* Document segment *
Implementation:BerriAI Litellm Run Server

Knowledge Sources	Domains	Last Updated
BerriAI/litellm repository	HTTP Server, CLI, Process Management	2026-02-15

Overview

Concrete tool for starting the LiteLLM proxy server provided by the run_server function in the proxy CLI module.

Description

The run_server function is a Click-decorated CLI command that serves as the main entry point for launching the LiteLLM proxy server. It accepts a comprehensive set of command-line options covering host/port binding, model configuration, SSL settings, worker management, and operational modes. The function orchestrates the full server startup sequence: saving the worker configuration, running database migrations (if a DATABASE_URL is set), and launching the ASGI server using uvicorn, gunicorn, or hypercorn depending on the selected runtime.

Key capabilities:

Supports single-worker uvicorn (default), multi-worker gunicorn (--run_gunicorn), and HTTP/2 via hypercorn (--run_hypercorn).
Applies Prisma database migrations or db push before server start when a database is configured.
Supports SSL/TLS with custom keyfile and certfile paths.
Provides --health and --test flags for pre-startup validation.
Allows skipping server startup entirely (--skip_server_startup) for migration-only runs.

Usage

Use run_server when launching the LiteLLM proxy from the command line or programmatically from a deployment script. It is invoked via litellm --config config.yaml or directly as python -m litellm.proxy.proxy_cli.

* Data below *
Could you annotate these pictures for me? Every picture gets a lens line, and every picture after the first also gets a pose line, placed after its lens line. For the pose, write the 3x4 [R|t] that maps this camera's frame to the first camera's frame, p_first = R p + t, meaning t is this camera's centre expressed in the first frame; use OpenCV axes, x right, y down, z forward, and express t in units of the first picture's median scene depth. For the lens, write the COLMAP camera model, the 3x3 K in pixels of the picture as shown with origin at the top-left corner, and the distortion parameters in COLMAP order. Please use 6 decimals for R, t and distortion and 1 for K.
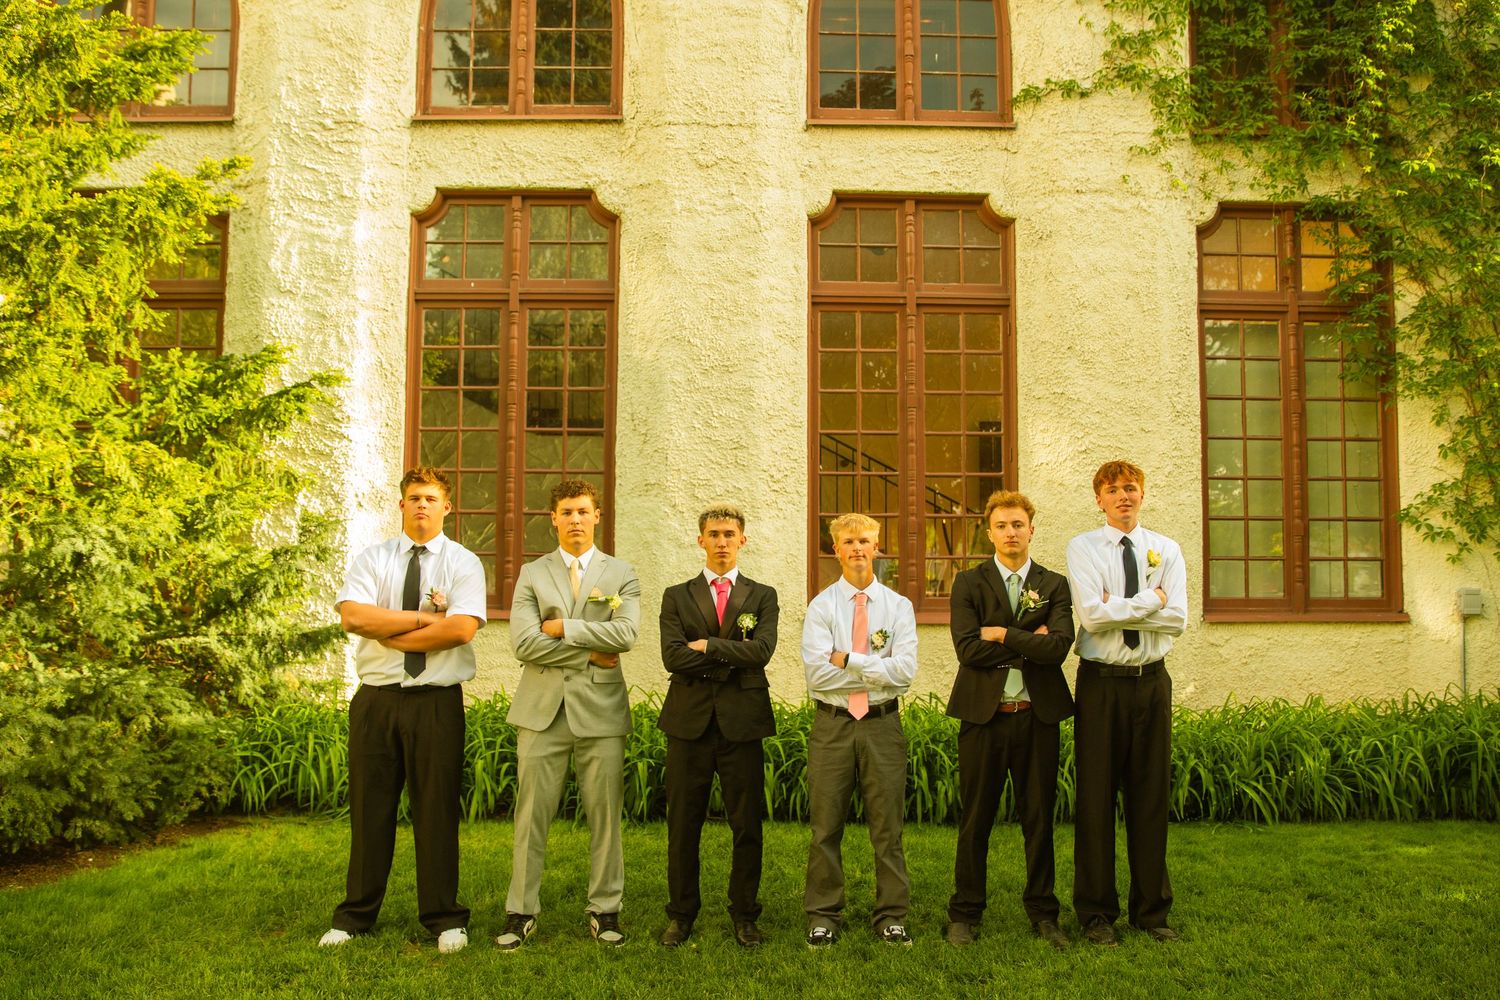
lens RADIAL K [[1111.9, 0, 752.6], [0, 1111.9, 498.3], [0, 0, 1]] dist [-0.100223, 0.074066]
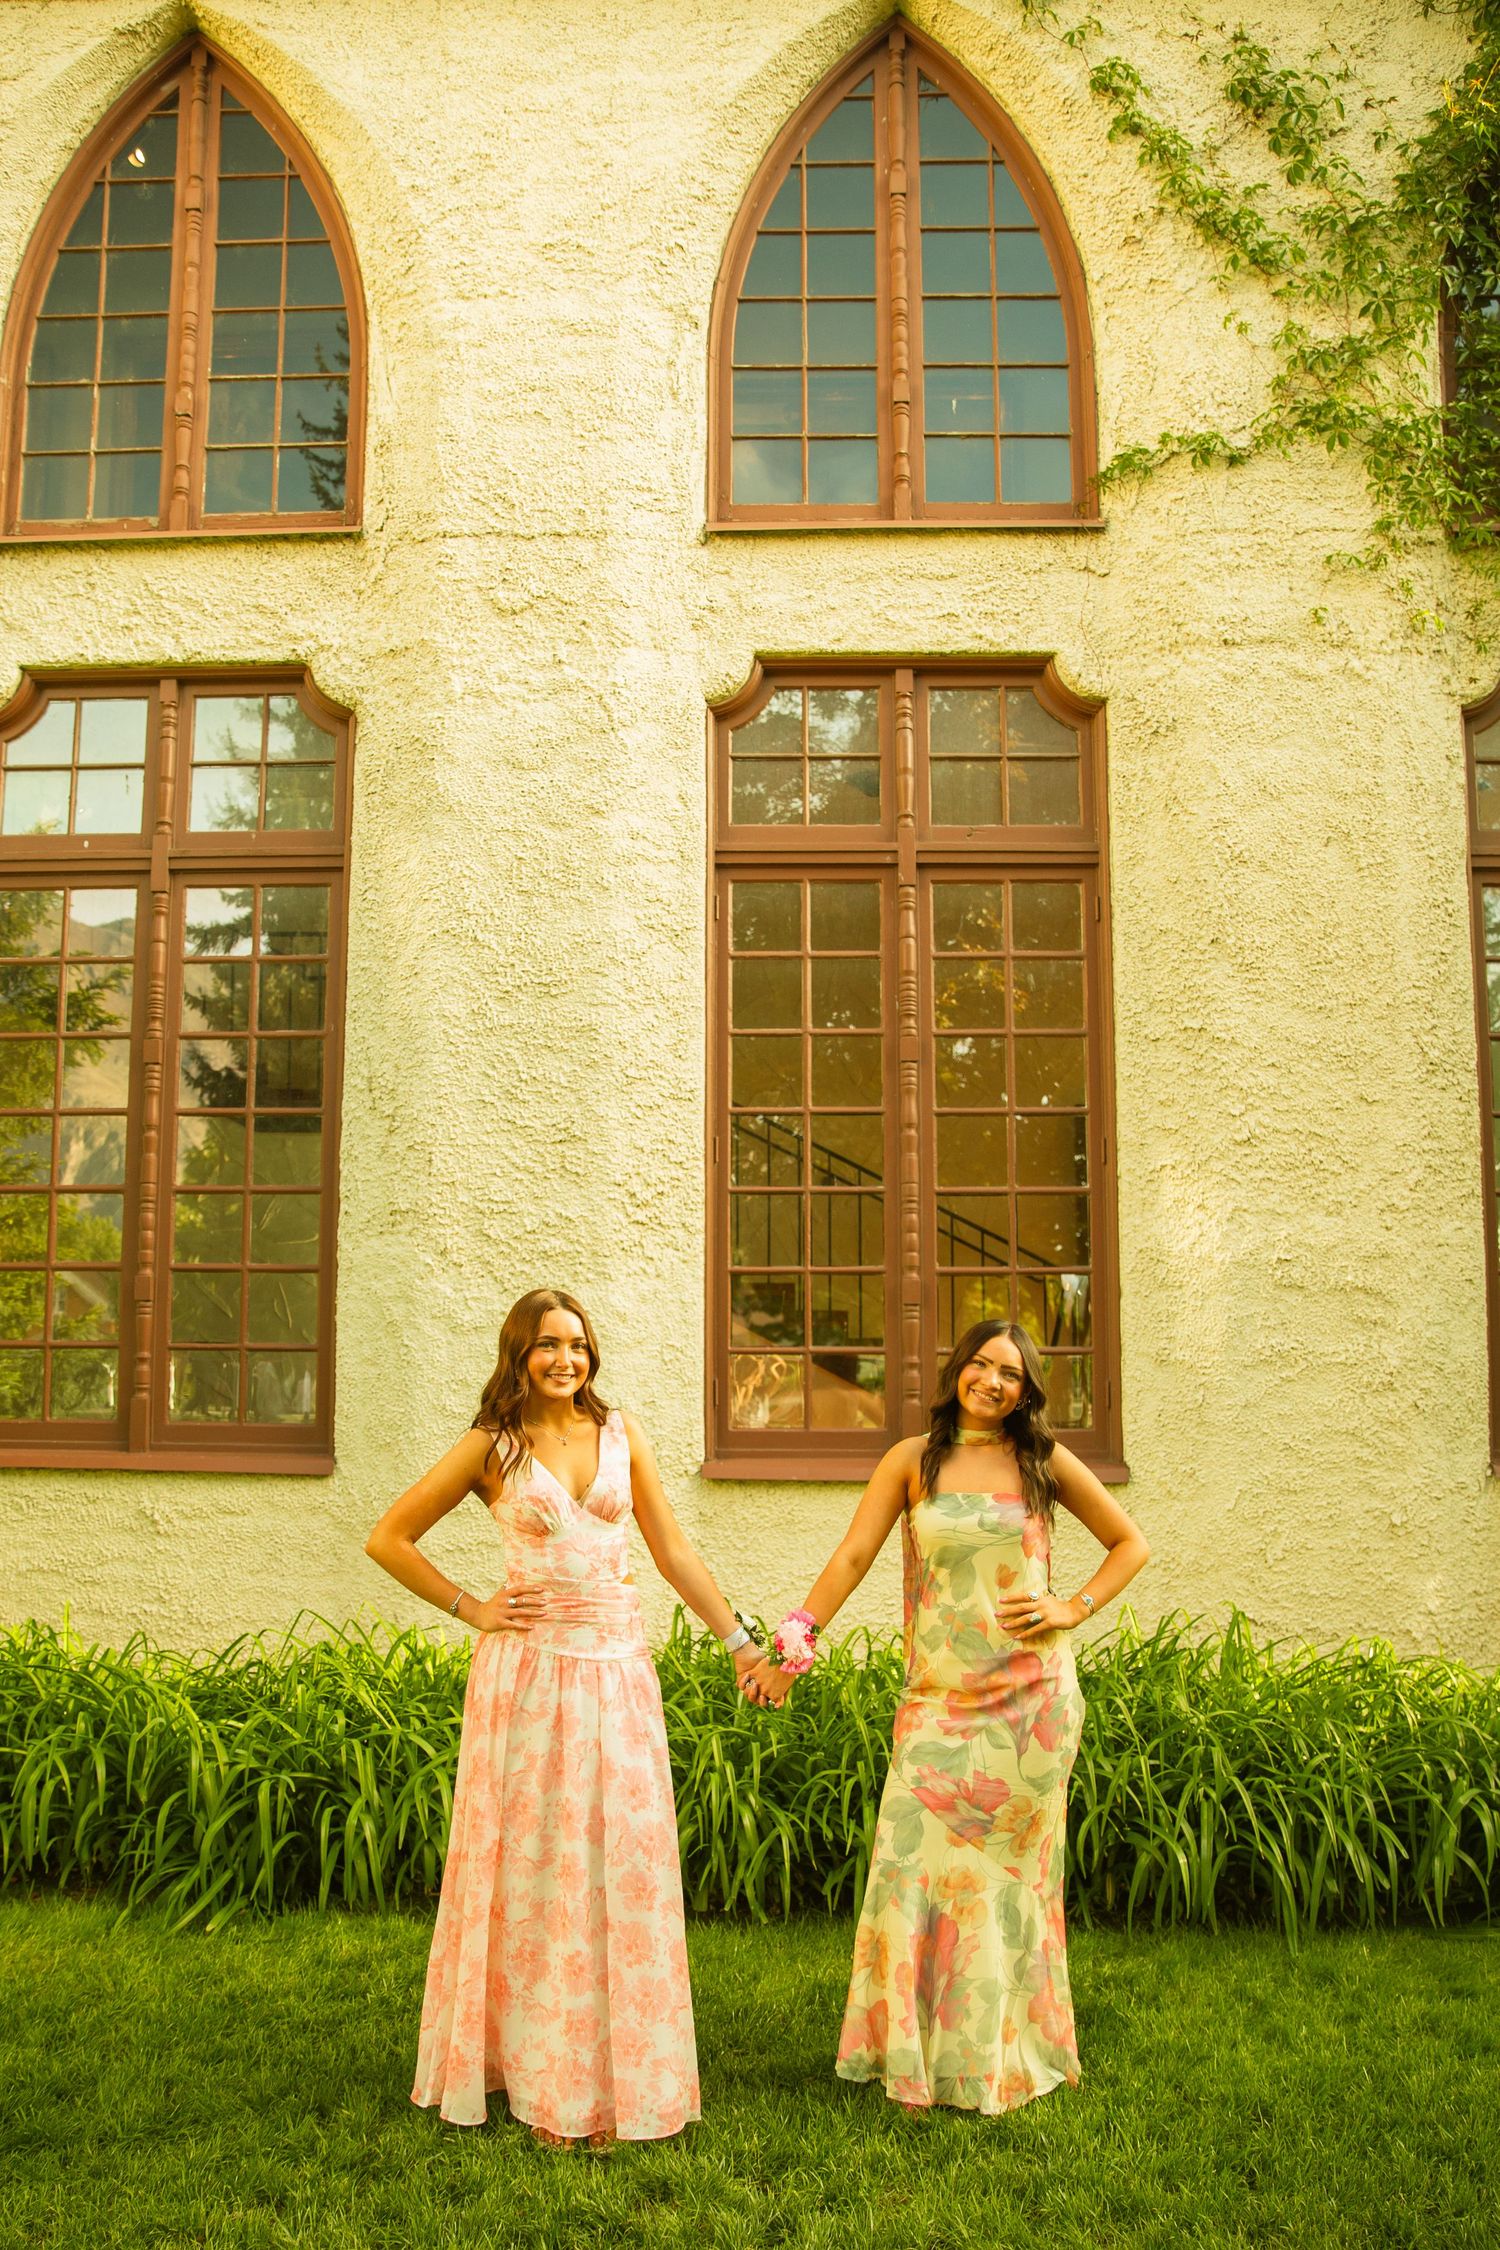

* Set of tasks *
**A)** Decide whether each statement agrees with the run_server page, answering yes or no and quoting the words of the page that settle it: (i) Multi-worker gunicorn is the default runtime. (ii) Database migrations run before startup only when a DATABASE_URL is set. (iii) The --skip_server_startup flag allows migration-only runs.
**B)** Carry on the run_server page from its final sentence.
The lines are separate material and have no connection to the run_server page.

* Set of answers *
**A)**
(i) No: "Supports single-worker uvicorn (default), multi-worker gunicorn (--run_gunicorn)"
(ii) Yes: "running database migrations (if a DATABASE_URL is set)"
(iii) Yes: "Allows skipping server startup entirely (--skip_server_startup) for migration-only runs."

**B)**
Code Reference

Attribute	Value
Source Location	`litellm/proxy/proxy_cli.py`, function defined at line 503
Signature	`def run_server(host, port, api_base, api_version, model, alias, add_key, headers, save, debug, detailed_debug, temperature, max_tokens, request_timeout, drop_params, add_function_to_prompt, config, max_budget, telemetry, test, local, num_workers, test_async, iam_token_db_auth, num_requests, use_queue, health, version, run_gunicorn, run_hypercorn, ssl_keyfile_path, ssl_certfile_path, ciphers, log_config, use_prisma_db_push, skip_server_startup, keepalive_timeout, max_requests_before_restart)`
CLI Entry	`litellm --host 0.0.0.0 --port 4000 --config config.yaml`
Import	`from litellm.proxy.proxy_cli import run_server`

I/O Contract

Inputs

Parameter	Type	Default	Description
`host`	`str`	`"0.0.0.0"`	Host address to bind the server to.
`port`	`int`	`4000`	Port number to listen on.
`num_workers`	`int`	`1`	Number of worker processes (used with gunicorn).
`config`	`Optional[str]`	`None`	Path to the YAML proxy configuration file.
`model`	`Optional[str]`	`None`	A single model name to proxy (alternative to config file).
`debug`	`bool`	`False`	Enable debug-level logging.
`run_gunicorn`	`bool`	`False`	Start server via gunicorn instead of uvicorn.
`run_hypercorn`	`bool`	`False`	Start server via hypercorn for HTTP/2 support.
`ssl_keyfile_path`	`Optional[str]`	`None`	Path to SSL key file for HTTPS.
`ssl_certfile_path`	`Optional[str]`	`None`	Path to SSL certificate file for HTTPS.
`use_prisma_db_push`	`bool`	`False`	Use `prisma db push` instead of `prisma migrate deploy`.
`skip_server_startup`	`bool`	`False`	Skip launching the HTTP server (for migration-only runs).
`keepalive_timeout`	`Optional[int]`	`None`	Uvicorn keepalive timeout in seconds.
`max_requests_before_restart`	`Optional[int]`	`None`	Restart worker after this many requests.

Outputs

Output	Type	Description
Running HTTP server	Process	A uvicorn, gunicorn, or hypercorn process serving the FastAPI application.
Console output	stdout	Server startup logs including bound address, loaded models, and version information.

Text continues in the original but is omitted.